Method: Human CA and their isolated PVAT were obtained after heart transplantation for myocardial ischemia (Atherosclerotic, n=6) or non-ischemic cardiomyopathy (Non-atherosclerotic preparations, n=8). SV (n=10) and IMA (n=16) were obtained after coronary artery bypass surgery ( %25 female and %75 male patients). These vascular preparations and their PVAT were cultured (in RPMI and PSA) under inflammatory conditions (18h in the presence or absence of both interleukin-1beta (IL-1β, 100 ng/ml) and lipopolysaccharide (LPS, 100 μg/ml)). In addition, some preparations under inflammatory conditions were co-incubated with a selective mPGES-1 inhibitor (Compund III, 10 μM) (1). The release of MMP-1, -2; TIMP-1, -2 and PGE2 were measured by ELISA in supernatants. Data are given as mean±SEM (n patients) and comparisons were performed using paired or unpaired Student’s t-test. Values were considered significantly different when P<0.05.

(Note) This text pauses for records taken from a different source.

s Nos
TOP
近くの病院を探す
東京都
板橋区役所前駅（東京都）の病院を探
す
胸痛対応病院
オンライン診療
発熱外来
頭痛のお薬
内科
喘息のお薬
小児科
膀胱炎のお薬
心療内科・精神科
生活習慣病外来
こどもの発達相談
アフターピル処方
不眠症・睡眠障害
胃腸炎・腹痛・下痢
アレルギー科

Results: The release of MMP-2 was greater than MMP-1 and both were significantly increased in atherosclerotic CA and PVAT versus non-atherosclerotic preparations (MMP-2 levels: Atherosclerotic CA: 619±178, PVAT: 434±124; Non-atherosclerotic CA: 246±56, PVAT: 138±35 pg/mg of wet weight tissue, P<0.05). An increase of MMP-1,-2 and a decrease of TIMP-1 have been observed under inflammatory conditions only in vascular wall of CA, IMA SV but not in their PVAT. The significant increase of PGE2, MMP-1 and MMP-2 levels observed in inflammatory conditions were reversed by mPGES-1 inhibitor. Both vascular wall and PVAT of SV exhibited greater MMP release and PGE2 levels versus IMA and CA.
Conclusions: These results suggest that MMP levels are up-regulated by PGE2 in vascular wall of CA and bypass grafts under inflammatory conditions. Greater MMP activity observed in SV may contribute to the increased prevalence of graft failure in SV compared with IMA grafts following coronary artery bypass surgery.